Hi everyone,
I’ve been trying to auto differentiate some code that runs on the GPU using ForwardDiff. Some of the kernels perform an atomic addition operation via CUDA.@atomic
, but that doesn’t seem to be supported for ForwardDiff.Dual
types. Is there a way to define that behavior myself? Would it even be possible? The functionality I’m looking for is similar to what was offered by this old CUDAatomics code found here: alandion/CUDAatomics.jl (github.com), except the partial
field contains a ForwardDiff.Partial
and not just a Float32
. If it’s possible but requires some work, I am willing to look into how to do it and contribute if others are also interested, although it may take a while for me to learn the ropes as I am still quite new to CUDA.jl.
Here’s a sample toy problem (which I am aware can be done without the atomic operation):
using ForwardDiff
using CUDA
function test_kernel!(A, x, pows, nmax)
i = (blockIdx().x - 1) * blockDim().x + threadIdx().x
if i <= nmax
#CUDA.@atomic A[1] += x[i]^pows[i]
CUDA.atomic_add!(pointer(A, 1), x[i]^pows[i])
end
return
end
function objective_func(x::Vector{T}) where {T<:Real}
nmax = 5
x_gpu = cu(x)
res = CUDA.zeros(T, 1)
pows = CuArray{T}([1.0;2.0;3.0;4.0;5.0])
nthreads = 5
nbx = ceil(Int, nmax/nthreads)
CUDA.@sync begin
@cuda threads=nthreads blocks=nbx test_kernel!(res, x_gpu, pows, nmax)
end
return Array(res)[1]
end
x_test = ones(Float32, 5)
println("Function Eval with Floats:")
display(objective_func(x_test))
println("Gradient Eval with Duals:")
display(ForwardDiff.gradient(objective_func, x_test))
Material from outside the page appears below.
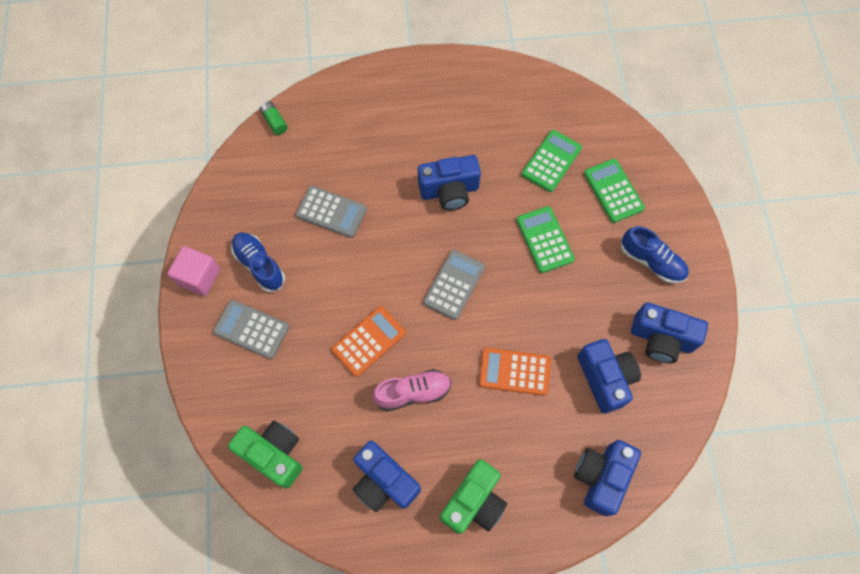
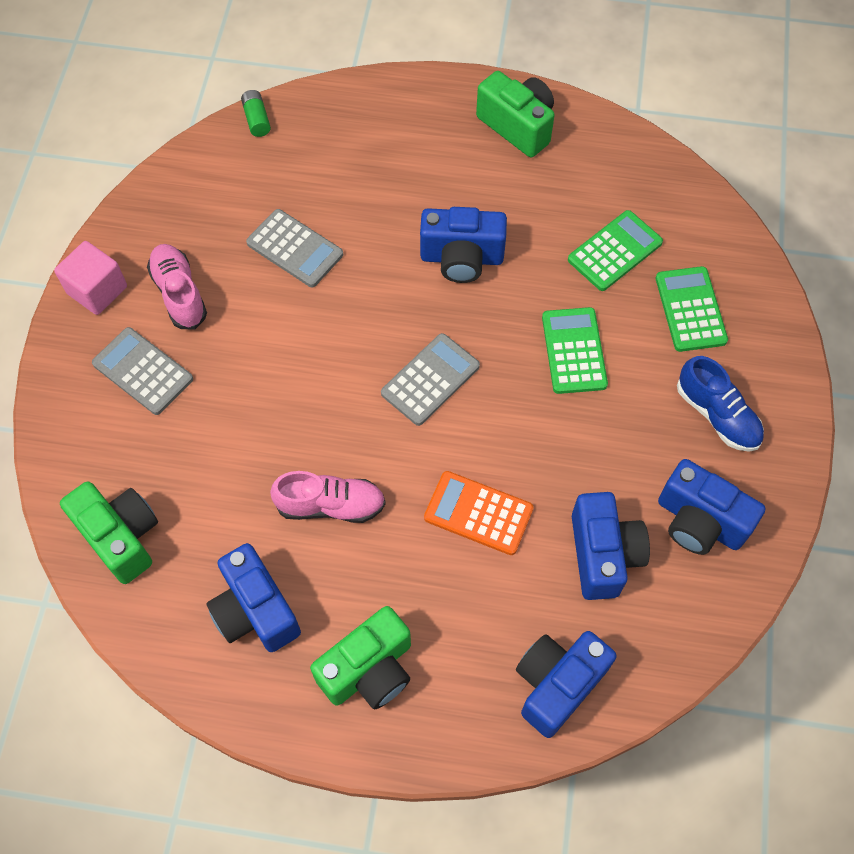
camera: 15 degrees right, 5 degrees down
blue shoe [231,233,285,292] -> pink shoe [147,244,207,329]
orange calculator [332,306,406,377] -> none
none -> green camera [476,71,555,158]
Executing the code produces the following error:
ERROR: InvalidIRError: compiling kernel #test_kernel!(CuDeviceVector{ForwardDiff.Dual{ForwardDiff.Tag{typeof(objective_func), Float32}, Float32, 5}, 1}, CuDeviceVector{ForwardDiff.Dual{ForwardDiff.Tag{typeof(objective_func), Float32}, Float32, 5}, 1}, CuDeviceVector{ForwardDiff.Dual{ForwardDiff.Tag{typeof(objective_func), Float32}, Float32, 5}, 1}, Int64) resulted in invalid LLVM IR
Reason: unsupported dynamic function invocation (call to atomic_add!)
Thanks!